— Parts of the exercise —
• A. From the book review below about political executives, list each generic task that Lawrence and Abramson say this work involves.
• B. Write the next part of the book review about political executives, starting right after its last sentence.

— Given text —
::::::::::

Obama’s Bureaucratic Generals

Inside the lives of the agency heads who actually run the federal government.

Deputy Secretary David Hayes walked into the Interior Department building on April 21, 2010, believing that the day would be noteworthy mostly for that evening’s celebration of his daughter’s eighteenth birthday. Instead, his Wednesday-morning routine was shattered by the news that the Deepwater Horizon oil rig had exploded, killing eleven workers and imperiling the Gulf of Mexico ecosystem. Hayes and a staffer dashed to the airport without so much as a toothbrush or a ticket, somehow persuading the airline crew to open the door of a Gulf-bound flight. It would be September before Hayes would have a day that was not dominated by the disaster. The damage from the Deepwater spill was grave enough as it was—but it would have been worse without Hayes’s obsessive efforts to cap the spill and accelerate the cleanup.


What Government Does:
How Political Executives Manage

by Paul R. Lawrence and
Mark A. Abramson
Rowman & Littlefield, 196 pp.

Hayes’s story is one of many tales of bureaucratic derring-do told in What Government Does: How Political Executives Manage, by management consultants Paul R. Lawrence and Mark A. Abramson. Alas, this important and admirably well-crafted volume is likely destined for meager sales (conceivably even lower than those of my books). Every American has a stake in what government does and how political executives manage; few Americans, however, have enough of an interest to read through a granular-level, interview-based book on the subject. But more of us should, and I would be delighted as well as surprised to see this fine book top the best-seller lists.

What Government Does starts with a concise overview of “the job of the political executive”—that distinctive set of imperatives faced by leaders who must wrangle with the operational challenges of getting things done, and the political challenges of determining what should be done and left undone when (as is almost always the case) capacity falls drastically short of requirements. Lawrence and Abramson postulate a set of generic tasks this work involves: assessing the organization; strengthening the organization; obtaining mission alignment; developing strong processes; mastering metrics and measuring progress; building relationships; enhancing credibility and visibility; and fostering innovation. Stated in the abstract, of course, this to-do list seems pretty obvious, but that doesn’t mean any element of it is unimportant or anything but fiendishly hard to pull off.

::::::::::

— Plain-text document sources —
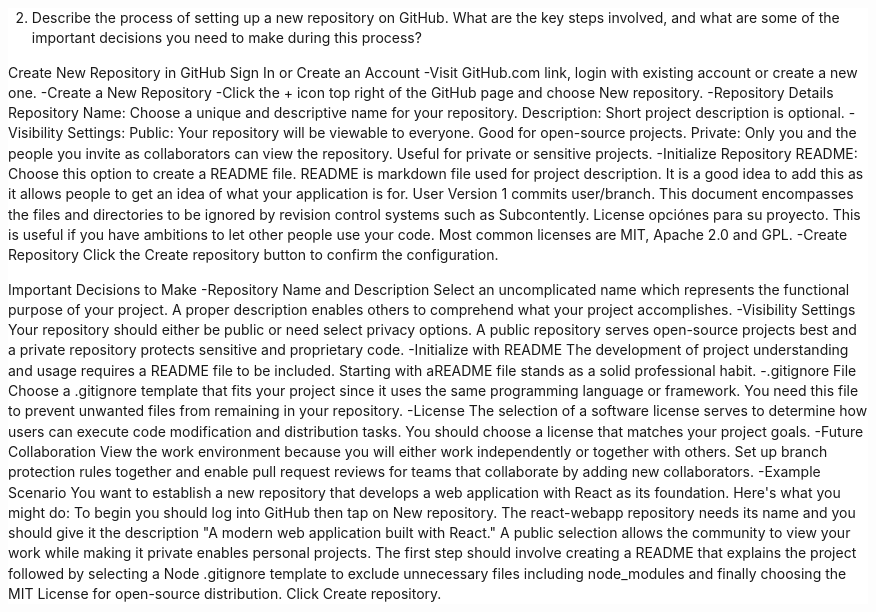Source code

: 2. Describe the process of setting up a new repository on GitHub. What are the key steps involved, and what are some of the important decisions you need to make during this process?

Create New Repository in GitHub
Sign In or Create an Account
-Visit GitHub.com link, login with existing account or create a new one.
-Create a New Repository
-Click the + icon top right of the GitHub page and choose New repository.
-Repository Details
 Repository Name: Choose a unique and descriptive name for your repository.
  Description: Short project description is optional.
-Visibility Settings:
   Public: Your repository will be viewable to everyone. Good for open-source projects.
   Private: Only you and the people you invite as collaborators can view the repository. Useful for private or sensitive projects.
-Initialize Repository
  README: Choose this option to create a README file. README is markdown file used for project description. It is a good idea to add this 
  as it allows people to get an idea of what your application is for.
  User Version 1 commits user/branch. This document encompasses the files and directories to be ignored by revision control systems such 
  as Subcontently.
  License opciónes para su proyecto. This is useful if you have ambitions to let other people use your code. Most common licenses are 
  MIT, Apache 2.0 and GPL.
-Create Repository
Click the Create repository button to confirm the configuration.

Important Decisions to Make
-Repository Name and Description
Select an uncomplicated name which represents the functional purpose of your project. A proper description enables others to comprehend what your project accomplishes.
-Visibility Settings
Your repository should either be public or need select privacy options. A public repository serves open-source projects best and a private repository protects sensitive and proprietary code.
-Initialize with README
The development of project understanding and usage requires a README file to be included. Starting with aREADME file stands as a solid professional habit.
-.gitignore File
Choose a .gitignore template that fits your project since it uses the same programming language or framework. You need this file to prevent unwanted files from remaining in your repository.
-License
The selection of a software license serves to determine how users can execute code modification and distribution tasks. You should choose a license that matches your project goals.
-Future Collaboration
View the work environment because you will either work independently or together with others. Set up branch protection rules together and enable pull request reviews for teams that collaborate by adding new collaborators.
-Example Scenario
You want to establish a new repository that develops a web application with React as its foundation. Here's what you might do:
To begin you should log into GitHub then tap on New repository.
The react-webapp repository needs its name and you should give it the description "A modern web application built with React."
A public selection allows the community to view your work while making it private enables personal projects.
The first step should involve creating a README that explains the project followed by selecting a Node .gitignore template to exclude unnecessary files including node_modules and finally choosing the MIT License for open-source distribution.
Click Create repository.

::::::::::

— Responses to the exercise —
• A.
- Assessing the organization
- Strengthening the organization
- Obtaining mission alignment
- Developing strong processes
- Mastering metrics and measuring progress
- Building relationships
- Enhancing credibility and visibility
- Fostering innovation

• B.
The cross-cutting components of the political executive’s work established, the authors turn to the book’s main and most novel contribution—developing and illustrating a taxonomy of the six types of federal government executives. Producers, they write, are responsible for organizations providing concrete deliverables—airport security, student loans, trademark protection, border security—to the public. Regulators lead organizations that monitor and seek to reduce the risks associated with consuming food or drugs, using consumer products, producing energy, working in mines, and so on. Infrastructors (my least favorite of the book’s neologisms) in agencies directly or indirectly attend to the construction or maintenance of the nation’s key physical assets. Scientists are responsible for developing, vetting, and disseminating information. Collaborators are a diverse group of executives whose organizations wield limited power on their own but punch above their weight, in terms of affecting outcomes, by their influence within networks of other public and private actors. And then there are Deputy Secretaries, a group that is, unlike the others, defined by title rather than function. But Lawrence and Abramson argue persuasively that a Deputy Secretary’s work is sufficiently different from that of other political executives, and sufficiently similar to that of other Deputy Secretaries, to warrant a category all its own.

Each category gets a chapter, and each chapter is dense with details about the work carried out by specific executives—as few as four and as many as eleven individual profiles giving depth and concreteness to each type. These case histories are based on an exhaustive series of interviews with forty-two senior Obama administration executives who cooperated in this project. It is a prodigiously impressive list. Many of the forty-two I already knew by reputation, six I am acquainted with personally, and one is a reasonably close friend. That said, the list reflects nothing like the systematic selection process that can yield the kind of generalizable evidence you can take to the bank. One gets the sense that these people are the subset of those, from a longer list initially contacted, who said yes to a request for researchers to watch as they did their work while promising not to get underfoot. No matter. Lawrence and Abramson aren’t after social-science generalizations but something that is far more powerful for their purposes: fine-grained accounts of what it’s like to actually take on these tasks for the American public.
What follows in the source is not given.